(Page-level text extractions)
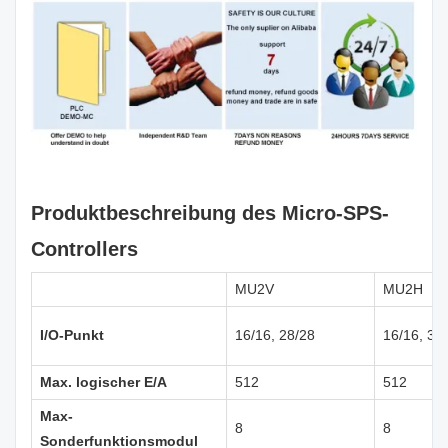
Produktbeschreibung des Micro-SPS-
Controllers
MU2V
MU2H
I/O-Punkt
16/16, 28/28
16/16, 32
Max. logischer E/A
512
512
Max-
8
8
Sonderfunktionsmodul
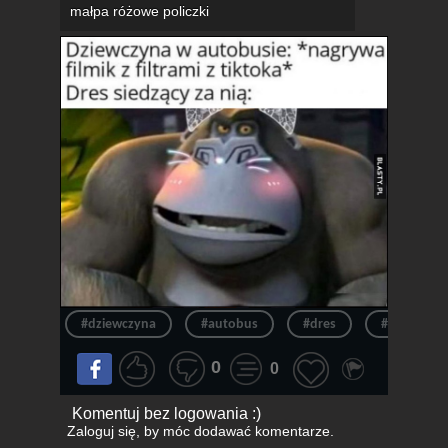
małpa różowe policzki
#dziewczyna
#autobus
#dres
#małpa
0
0
Komentuj bez logowania :)
Zaloguj się
, by móc dodawać komentarze.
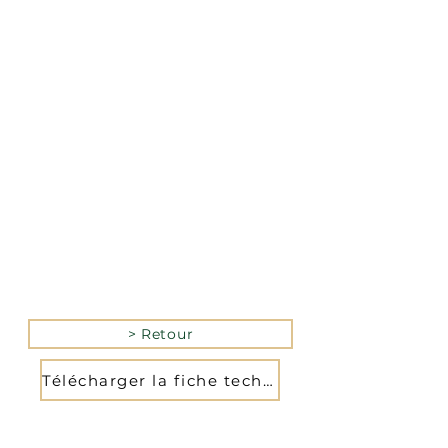
La version mobile du site
n’est actuellement pas
disponible.
Pour accéder au site,
veuillez le consulter
depuis un ordinateur.
> Retour
Télécharger la fiche technique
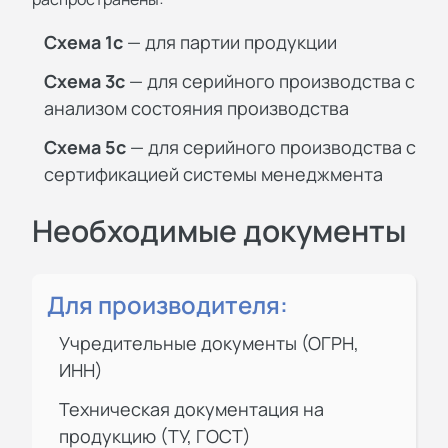
Схема 1с
— для партии продукции
Схема 3с
— для серийного производства с
анализом состояния производства
Схема 5с
— для серийного производства с
сертификацией системы менеджмента
Необходимые документы
Для производителя:
Учредительные документы (ОГРН,
ИНН)
Техническая документация на
продукцию (ТУ, ГОСТ)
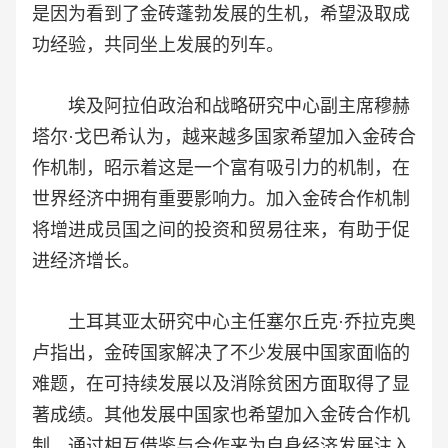
是因为看到了金砖蓬勃发展的生机，希望汲取成
功经验，共同坐上发展的列车。
埃及阿拉伯政治和战略研究中心副主席穆赫
塔尔·戈巴希认为，越来越多国家希望加入金砖合
作机制，昭示着这是一个富有吸引力的机制，在
世界经济中拥有重要影响力。加入金砖合作机制
将增进成员国之间的投资和贸易往来，有助于促
进经济增长。
土耳其亚太研究中心主任塞尔丘克·乔拉克奥
卢指出，金砖国家解决了不少发展中国家面临的
难题，在可持续发展以及消除贫困方面取得了显
著成绩。其他发展中国家也希望加入金砖合作机
制，通过相互借鉴与合作来为自身经济发展注入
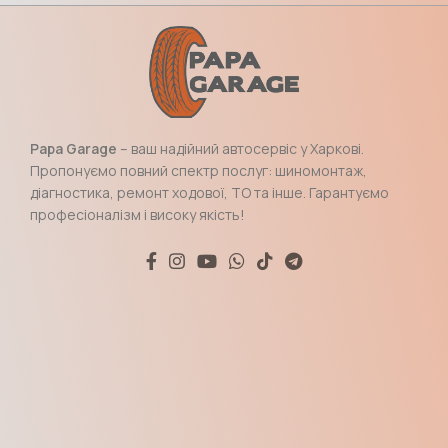
Papa Garage
– ваш надійний автосервіс у Харкові.
Пропонуємо повний спектр послуг: шиномонтаж,
діагностика, ремонт ходової, ТО та інше. Гарантуємо
професіоналізм і високу якість!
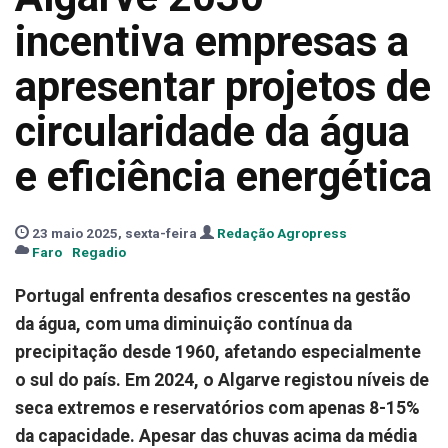
incentiva empresas a
apresentar projetos de
circularidade da água
e eficiência energética
23 maio 2025, sexta-feira
Redação Agropress
Faro
Regadio
Portugal enfrenta desafios crescentes na gestão
da água, com uma diminuição contínua da
precipitação desde 1960, afetando especialmente
o sul do país. Em 2024, o Algarve registou níveis de
seca extremos e reservatórios com apenas 8-15%
da capacidade. Apesar das chuvas acima da média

→ **Assignment**:
Beginning with the line containing "сертификацией системы менеджмента" and ending with the last line of the data, output those lines exactly and nothing more. Omit every picture.

→ **Answer box**:
сертификацией системы менеджмента
Необходимые документы
Для производителя:
Учредительные документы (ОГРН,
ИНН)
Техническая документация на
продукцию (ТУ, ГОСТ)
是因为看到了金砖蓬勃发展的生机，希望汲取成
功经验，共同坐上发展的列车。
埃及阿拉伯政治和战略研究中心副主席穆赫
塔尔·戈巴希认为，越来越多国家希望加入金砖合
作机制，昭示着这是一个富有吸引力的机制，在
世界经济中拥有重要影响力。加入金砖合作机制
将增进成员国之间的投资和贸易往来，有助于促
进经济增长。
土耳其亚太研究中心主任塞尔丘克·乔拉克奥
卢指出，金砖国家解决了不少发展中国家面临的
难题，在可持续发展以及消除贫困方面取得了显
著成绩。其他发展中国家也希望加入金砖合作机
制，通过相互借鉴与合作来为自身经济发展注入
Papa Garage
– ваш надійний автосервіс у Харкові.
Пропонуємо повний спектр послуг: шиномонтаж,
діагностика, ремонт ходової, ТО та інше. Гарантуємо
професіоналізм і високу якість!
incentiva empresas a
apresentar projetos de
circularidade da água
e eficiência energética
23 maio 2025, sexta-feira
Redação Agropress
Faro
Regadio
Portugal enfrenta desafios crescentes na gestão
da água, com uma diminuição contínua da
precipitação desde 1960, afetando especialmente
o sul do país. Em 2024, o Algarve registou níveis de
seca extremos e reservatórios com apenas 8-15%
da capacidade. Apesar das chuvas acima da média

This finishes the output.